■ Provided data
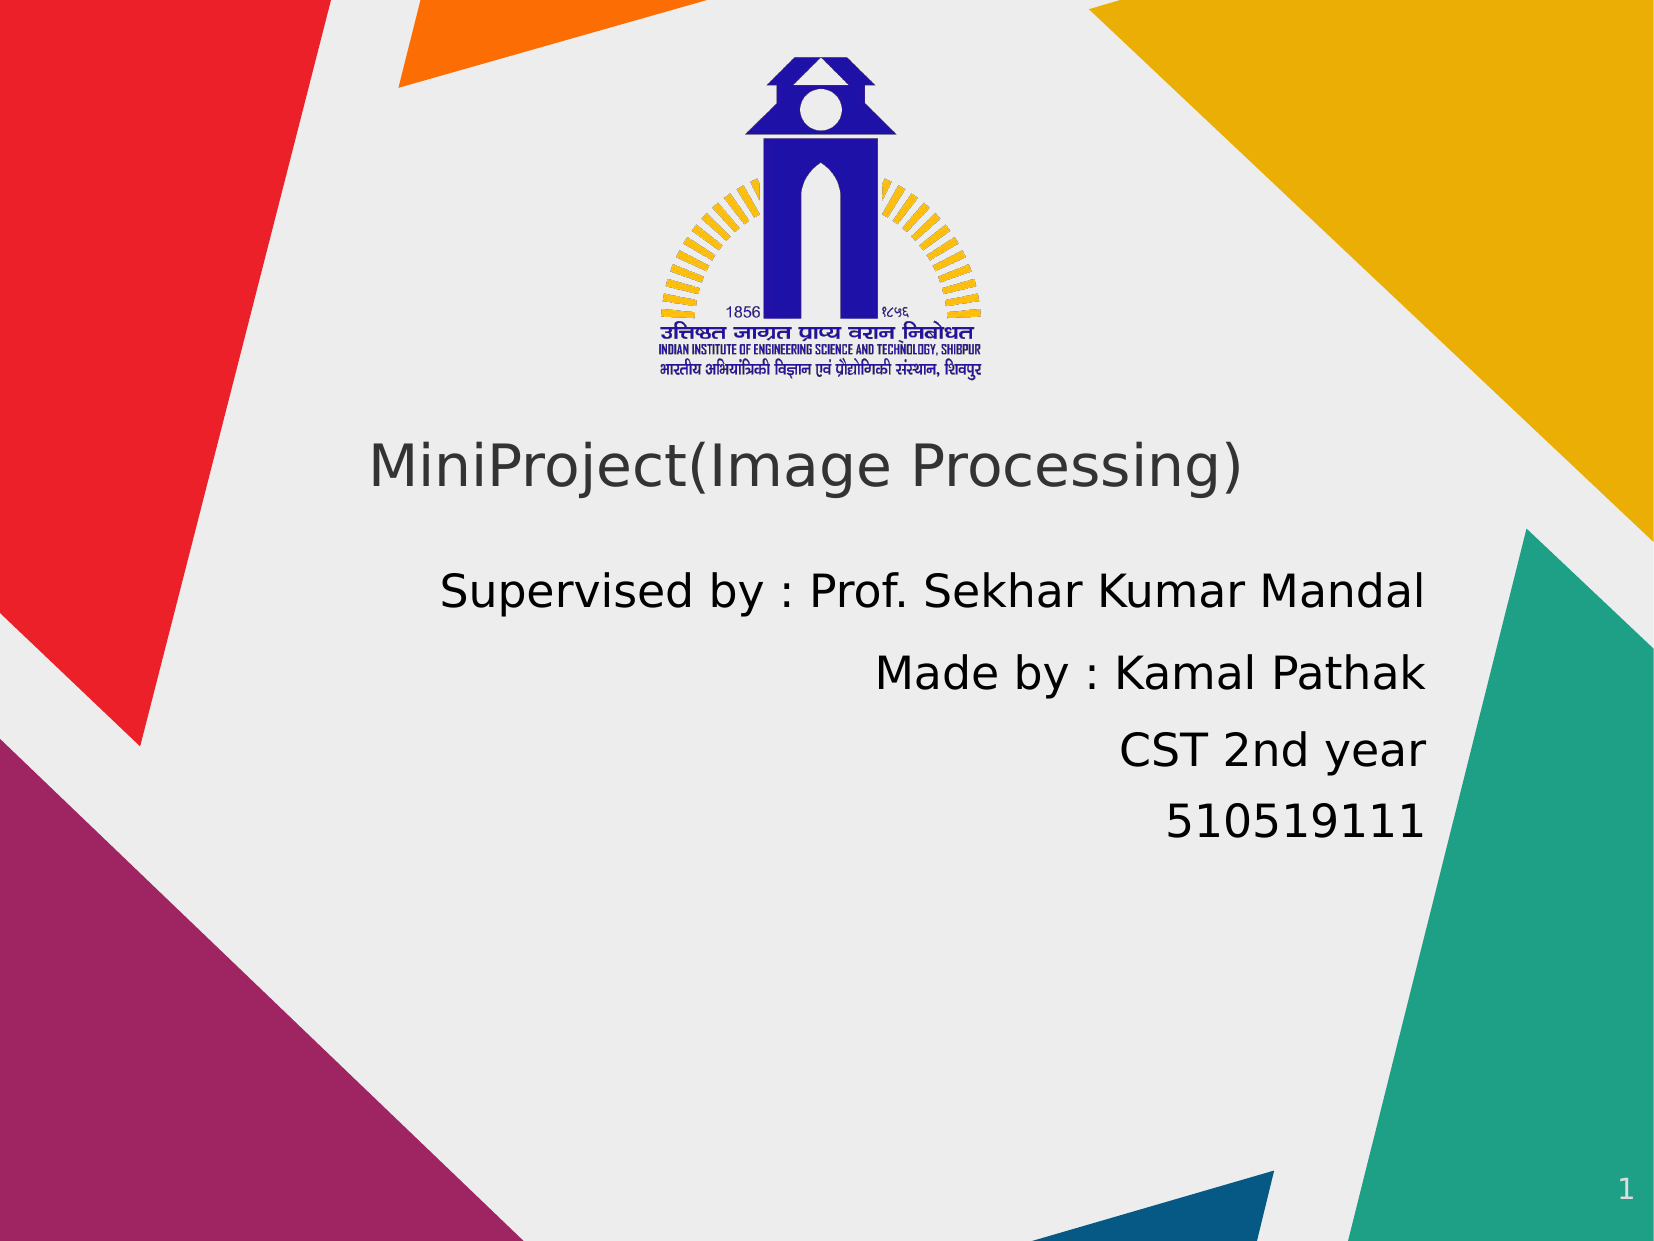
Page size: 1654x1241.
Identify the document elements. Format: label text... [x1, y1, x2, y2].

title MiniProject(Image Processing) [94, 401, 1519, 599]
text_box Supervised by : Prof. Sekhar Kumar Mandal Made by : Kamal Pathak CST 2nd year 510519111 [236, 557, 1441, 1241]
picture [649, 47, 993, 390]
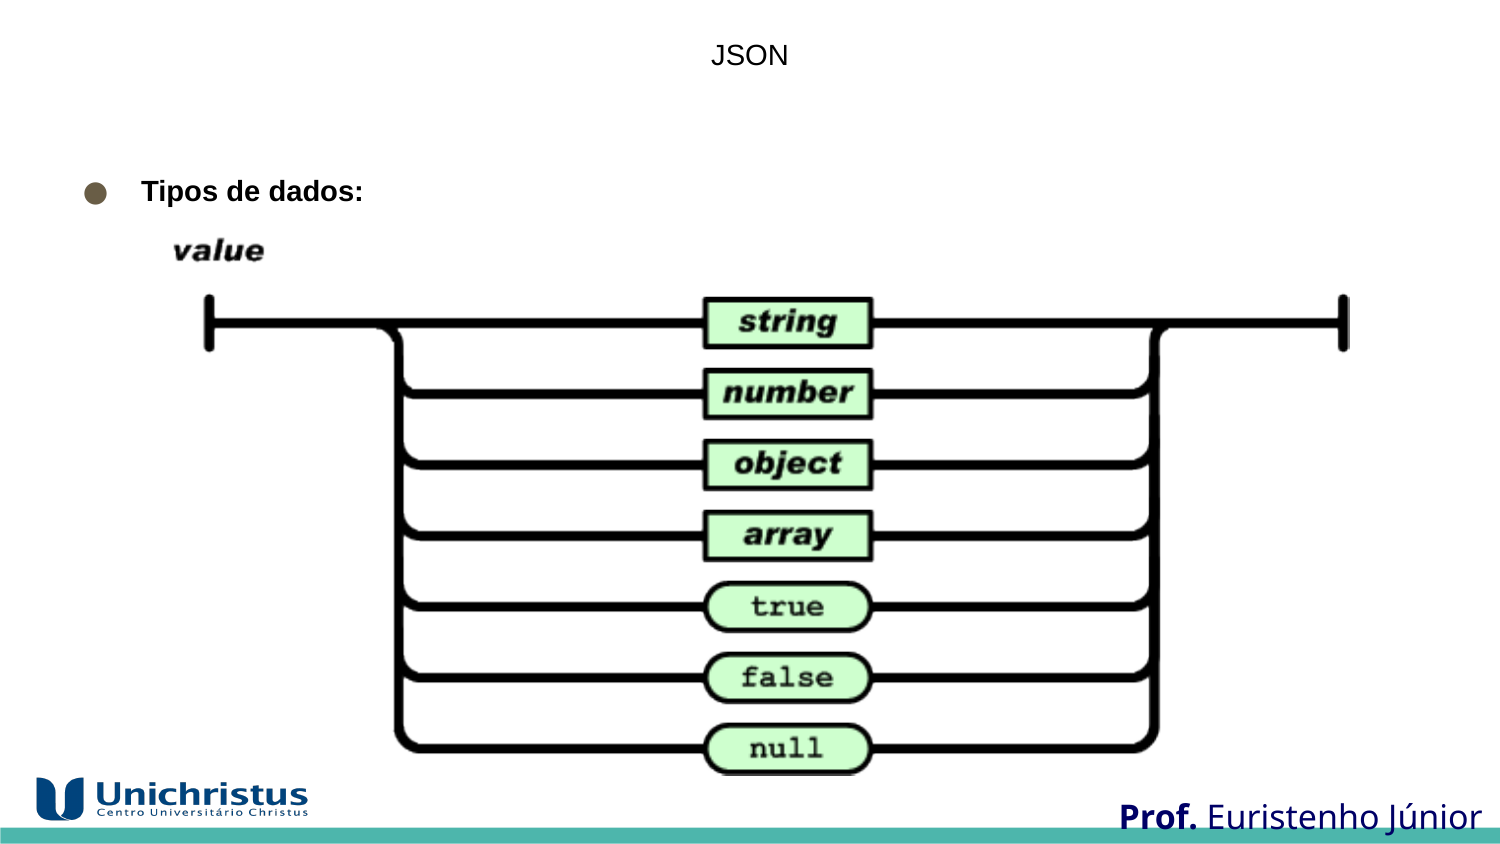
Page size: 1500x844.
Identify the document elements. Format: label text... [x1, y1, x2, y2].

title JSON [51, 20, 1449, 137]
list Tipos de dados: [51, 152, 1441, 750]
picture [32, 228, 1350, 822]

■ Requirements
Could you quote all of the lines above word for word, omitting the pictures?

■ Task response
Page size: 1654x1241.
Identify the document elements. Format: label text... [x1, y1, x2, y2].

title MiniProject(Image Processing) [94, 401, 1519, 599]
text_box Supervised by : Prof. Sekhar Kumar Mandal Made by : Kamal Pathak CST 2nd year 510519111 [236, 557, 1441, 1241]
picture [649, 47, 993, 390]
Page size: 1500x844.
Identify the document elements. Format: label text... [x1, y1, x2, y2].

title JSON [51, 20, 1449, 137]
list Tipos de dados: [51, 152, 1441, 750]
picture [32, 228, 1350, 822]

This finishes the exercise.